START Entries supplied

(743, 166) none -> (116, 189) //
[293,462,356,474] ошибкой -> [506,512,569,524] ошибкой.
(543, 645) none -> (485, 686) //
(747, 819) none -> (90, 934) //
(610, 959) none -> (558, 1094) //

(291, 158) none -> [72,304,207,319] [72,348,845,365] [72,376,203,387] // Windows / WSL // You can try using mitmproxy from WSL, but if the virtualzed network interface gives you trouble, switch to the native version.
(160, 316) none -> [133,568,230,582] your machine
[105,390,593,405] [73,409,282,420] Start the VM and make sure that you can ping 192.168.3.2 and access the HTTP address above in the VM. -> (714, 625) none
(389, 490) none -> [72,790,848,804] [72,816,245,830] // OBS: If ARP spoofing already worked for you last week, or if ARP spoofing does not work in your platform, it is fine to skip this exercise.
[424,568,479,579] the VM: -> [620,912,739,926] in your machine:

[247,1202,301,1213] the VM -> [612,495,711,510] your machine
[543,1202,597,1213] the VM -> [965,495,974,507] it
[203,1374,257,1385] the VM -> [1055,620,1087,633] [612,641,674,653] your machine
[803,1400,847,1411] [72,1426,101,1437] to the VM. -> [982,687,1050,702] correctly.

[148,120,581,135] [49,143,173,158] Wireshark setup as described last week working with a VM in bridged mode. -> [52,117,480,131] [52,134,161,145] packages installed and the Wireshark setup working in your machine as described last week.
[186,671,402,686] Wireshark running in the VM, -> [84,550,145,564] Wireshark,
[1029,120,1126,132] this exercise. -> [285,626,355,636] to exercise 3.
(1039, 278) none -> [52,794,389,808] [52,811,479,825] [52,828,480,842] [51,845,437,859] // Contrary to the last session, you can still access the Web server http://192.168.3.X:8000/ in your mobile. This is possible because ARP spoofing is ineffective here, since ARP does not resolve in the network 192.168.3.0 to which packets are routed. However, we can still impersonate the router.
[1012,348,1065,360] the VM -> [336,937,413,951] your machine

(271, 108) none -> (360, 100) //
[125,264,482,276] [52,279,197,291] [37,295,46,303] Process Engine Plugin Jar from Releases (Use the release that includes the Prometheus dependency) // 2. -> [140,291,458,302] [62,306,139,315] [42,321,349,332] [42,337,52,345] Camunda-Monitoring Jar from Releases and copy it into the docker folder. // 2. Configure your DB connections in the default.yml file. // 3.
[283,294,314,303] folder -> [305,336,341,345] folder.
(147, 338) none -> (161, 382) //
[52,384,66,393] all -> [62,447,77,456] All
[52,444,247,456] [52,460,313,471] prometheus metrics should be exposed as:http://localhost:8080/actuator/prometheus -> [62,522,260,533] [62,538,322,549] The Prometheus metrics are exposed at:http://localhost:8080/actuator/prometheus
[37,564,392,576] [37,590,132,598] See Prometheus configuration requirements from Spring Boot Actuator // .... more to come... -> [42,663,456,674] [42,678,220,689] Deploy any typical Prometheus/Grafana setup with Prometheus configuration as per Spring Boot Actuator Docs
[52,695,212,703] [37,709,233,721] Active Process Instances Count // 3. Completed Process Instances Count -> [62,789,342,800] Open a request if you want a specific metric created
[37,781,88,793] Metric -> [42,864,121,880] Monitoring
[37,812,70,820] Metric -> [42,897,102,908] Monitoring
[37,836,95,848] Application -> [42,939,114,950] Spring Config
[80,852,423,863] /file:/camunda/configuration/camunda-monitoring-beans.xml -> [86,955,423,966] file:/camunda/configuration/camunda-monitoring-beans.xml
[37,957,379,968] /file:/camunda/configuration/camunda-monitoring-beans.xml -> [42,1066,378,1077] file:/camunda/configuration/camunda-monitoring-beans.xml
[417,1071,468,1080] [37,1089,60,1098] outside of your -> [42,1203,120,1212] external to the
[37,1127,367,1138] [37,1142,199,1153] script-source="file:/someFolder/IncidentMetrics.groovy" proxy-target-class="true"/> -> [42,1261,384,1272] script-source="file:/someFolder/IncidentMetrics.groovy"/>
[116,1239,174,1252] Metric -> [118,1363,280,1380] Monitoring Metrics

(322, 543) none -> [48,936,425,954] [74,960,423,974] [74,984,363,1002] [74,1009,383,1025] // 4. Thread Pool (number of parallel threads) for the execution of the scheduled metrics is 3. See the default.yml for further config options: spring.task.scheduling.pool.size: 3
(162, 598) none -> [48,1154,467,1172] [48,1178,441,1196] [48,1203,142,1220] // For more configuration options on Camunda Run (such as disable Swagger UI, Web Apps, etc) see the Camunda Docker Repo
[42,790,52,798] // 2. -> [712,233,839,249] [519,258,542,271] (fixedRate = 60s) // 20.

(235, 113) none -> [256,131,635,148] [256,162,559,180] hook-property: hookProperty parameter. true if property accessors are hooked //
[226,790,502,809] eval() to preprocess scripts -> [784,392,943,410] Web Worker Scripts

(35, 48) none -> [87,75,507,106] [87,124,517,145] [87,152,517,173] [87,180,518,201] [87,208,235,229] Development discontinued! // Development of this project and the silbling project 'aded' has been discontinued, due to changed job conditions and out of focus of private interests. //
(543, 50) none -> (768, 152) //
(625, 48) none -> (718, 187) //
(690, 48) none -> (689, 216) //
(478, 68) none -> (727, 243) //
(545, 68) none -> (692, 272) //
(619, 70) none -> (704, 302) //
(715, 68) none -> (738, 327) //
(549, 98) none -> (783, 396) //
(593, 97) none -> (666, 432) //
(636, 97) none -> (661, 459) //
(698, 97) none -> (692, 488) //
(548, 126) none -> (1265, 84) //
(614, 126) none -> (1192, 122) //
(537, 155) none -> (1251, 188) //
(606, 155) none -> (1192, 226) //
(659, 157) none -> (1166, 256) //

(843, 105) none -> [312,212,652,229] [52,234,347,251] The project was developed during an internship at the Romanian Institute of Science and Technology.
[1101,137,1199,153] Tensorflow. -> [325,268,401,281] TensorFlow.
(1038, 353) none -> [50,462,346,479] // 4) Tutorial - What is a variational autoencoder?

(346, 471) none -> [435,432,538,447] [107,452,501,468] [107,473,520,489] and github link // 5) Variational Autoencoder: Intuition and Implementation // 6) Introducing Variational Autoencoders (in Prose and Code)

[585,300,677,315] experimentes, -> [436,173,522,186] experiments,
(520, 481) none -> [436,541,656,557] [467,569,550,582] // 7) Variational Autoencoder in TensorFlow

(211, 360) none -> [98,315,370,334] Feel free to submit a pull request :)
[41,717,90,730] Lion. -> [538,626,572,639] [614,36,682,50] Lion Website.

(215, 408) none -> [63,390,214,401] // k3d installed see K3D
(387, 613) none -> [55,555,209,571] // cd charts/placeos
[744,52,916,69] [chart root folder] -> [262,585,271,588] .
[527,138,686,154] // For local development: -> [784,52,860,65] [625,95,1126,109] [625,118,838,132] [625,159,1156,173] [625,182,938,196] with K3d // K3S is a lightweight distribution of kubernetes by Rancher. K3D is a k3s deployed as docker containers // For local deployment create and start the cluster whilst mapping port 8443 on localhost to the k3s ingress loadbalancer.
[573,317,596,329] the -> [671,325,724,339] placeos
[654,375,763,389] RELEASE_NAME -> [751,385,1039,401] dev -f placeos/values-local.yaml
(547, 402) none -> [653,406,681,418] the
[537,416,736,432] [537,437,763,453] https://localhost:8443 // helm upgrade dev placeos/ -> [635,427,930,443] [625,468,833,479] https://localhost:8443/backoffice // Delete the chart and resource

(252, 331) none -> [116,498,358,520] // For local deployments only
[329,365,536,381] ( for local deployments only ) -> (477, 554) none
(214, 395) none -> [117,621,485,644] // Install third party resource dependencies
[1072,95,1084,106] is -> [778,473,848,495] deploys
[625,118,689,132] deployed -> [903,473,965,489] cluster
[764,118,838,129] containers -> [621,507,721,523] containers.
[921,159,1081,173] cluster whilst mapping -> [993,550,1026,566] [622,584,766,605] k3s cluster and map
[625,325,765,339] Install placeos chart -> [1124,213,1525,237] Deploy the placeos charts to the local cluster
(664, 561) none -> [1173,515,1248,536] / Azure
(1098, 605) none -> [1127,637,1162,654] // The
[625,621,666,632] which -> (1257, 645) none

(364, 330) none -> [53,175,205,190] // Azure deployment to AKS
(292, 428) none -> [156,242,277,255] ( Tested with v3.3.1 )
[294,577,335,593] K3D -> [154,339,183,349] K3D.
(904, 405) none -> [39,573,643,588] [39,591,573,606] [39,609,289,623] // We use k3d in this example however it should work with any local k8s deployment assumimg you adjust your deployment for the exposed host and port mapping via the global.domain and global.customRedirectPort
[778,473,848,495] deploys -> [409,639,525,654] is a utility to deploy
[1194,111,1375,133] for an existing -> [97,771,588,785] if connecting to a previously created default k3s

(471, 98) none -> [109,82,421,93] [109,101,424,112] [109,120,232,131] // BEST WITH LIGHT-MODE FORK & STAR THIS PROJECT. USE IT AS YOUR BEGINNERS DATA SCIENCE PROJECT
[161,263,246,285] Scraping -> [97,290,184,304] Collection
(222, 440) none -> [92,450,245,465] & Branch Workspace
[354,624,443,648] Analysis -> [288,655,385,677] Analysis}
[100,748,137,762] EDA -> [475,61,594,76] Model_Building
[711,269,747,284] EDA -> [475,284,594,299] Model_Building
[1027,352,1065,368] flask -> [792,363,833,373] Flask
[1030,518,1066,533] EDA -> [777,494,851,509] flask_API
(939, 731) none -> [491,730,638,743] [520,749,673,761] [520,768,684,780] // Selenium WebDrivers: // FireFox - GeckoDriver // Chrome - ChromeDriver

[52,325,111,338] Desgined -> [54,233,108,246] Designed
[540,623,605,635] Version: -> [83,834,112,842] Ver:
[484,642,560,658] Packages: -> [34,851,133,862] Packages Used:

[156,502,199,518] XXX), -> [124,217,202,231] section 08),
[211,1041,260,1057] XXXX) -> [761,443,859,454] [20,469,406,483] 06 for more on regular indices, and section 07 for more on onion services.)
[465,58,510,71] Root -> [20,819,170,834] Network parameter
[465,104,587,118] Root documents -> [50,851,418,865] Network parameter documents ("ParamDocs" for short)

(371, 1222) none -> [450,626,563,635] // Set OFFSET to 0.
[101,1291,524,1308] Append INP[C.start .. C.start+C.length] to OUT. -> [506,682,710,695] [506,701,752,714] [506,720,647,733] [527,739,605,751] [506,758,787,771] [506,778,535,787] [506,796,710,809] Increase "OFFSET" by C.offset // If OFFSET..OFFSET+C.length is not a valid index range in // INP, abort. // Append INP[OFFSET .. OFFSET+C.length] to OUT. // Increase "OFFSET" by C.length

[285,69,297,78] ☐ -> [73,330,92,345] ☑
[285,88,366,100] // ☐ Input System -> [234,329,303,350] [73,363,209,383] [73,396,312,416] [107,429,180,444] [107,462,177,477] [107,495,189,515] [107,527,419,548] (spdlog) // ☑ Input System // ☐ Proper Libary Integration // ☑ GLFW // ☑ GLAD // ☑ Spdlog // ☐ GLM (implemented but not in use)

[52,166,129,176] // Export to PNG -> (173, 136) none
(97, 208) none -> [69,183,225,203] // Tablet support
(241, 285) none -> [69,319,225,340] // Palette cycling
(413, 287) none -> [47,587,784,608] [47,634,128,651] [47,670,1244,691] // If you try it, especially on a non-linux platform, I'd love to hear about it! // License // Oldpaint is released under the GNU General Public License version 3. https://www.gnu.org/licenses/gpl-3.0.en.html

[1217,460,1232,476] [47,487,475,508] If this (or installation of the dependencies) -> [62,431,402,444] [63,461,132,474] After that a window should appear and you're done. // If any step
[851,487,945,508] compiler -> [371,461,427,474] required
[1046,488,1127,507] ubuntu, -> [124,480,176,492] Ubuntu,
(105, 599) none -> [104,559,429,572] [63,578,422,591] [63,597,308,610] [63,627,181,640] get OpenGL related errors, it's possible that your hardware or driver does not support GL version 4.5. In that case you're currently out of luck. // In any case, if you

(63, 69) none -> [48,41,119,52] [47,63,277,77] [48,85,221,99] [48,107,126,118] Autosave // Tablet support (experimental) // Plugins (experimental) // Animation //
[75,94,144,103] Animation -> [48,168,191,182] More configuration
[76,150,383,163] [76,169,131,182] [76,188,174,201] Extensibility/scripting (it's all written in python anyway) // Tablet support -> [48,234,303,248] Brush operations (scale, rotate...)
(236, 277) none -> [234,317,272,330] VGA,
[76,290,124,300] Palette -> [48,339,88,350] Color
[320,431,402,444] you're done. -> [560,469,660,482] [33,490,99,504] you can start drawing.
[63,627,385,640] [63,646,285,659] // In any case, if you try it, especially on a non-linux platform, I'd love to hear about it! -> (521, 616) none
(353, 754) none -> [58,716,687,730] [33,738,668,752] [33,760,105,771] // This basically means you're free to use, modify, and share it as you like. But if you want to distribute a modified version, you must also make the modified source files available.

END Entries supplied

__Work request__.
Where does "exercise" appear in the records above? Copy every line that has it.

__Output for this task__.
(389, 490) none -> [72,790,848,804] [72,816,245,830] // OBS: If ARP spoofing already worked for you last week, or if ARP spoofing does not work in your platform, it is fine to skip this exercise.
[1029,120,1126,132] this exercise. -> [285,626,355,636] to exercise 3.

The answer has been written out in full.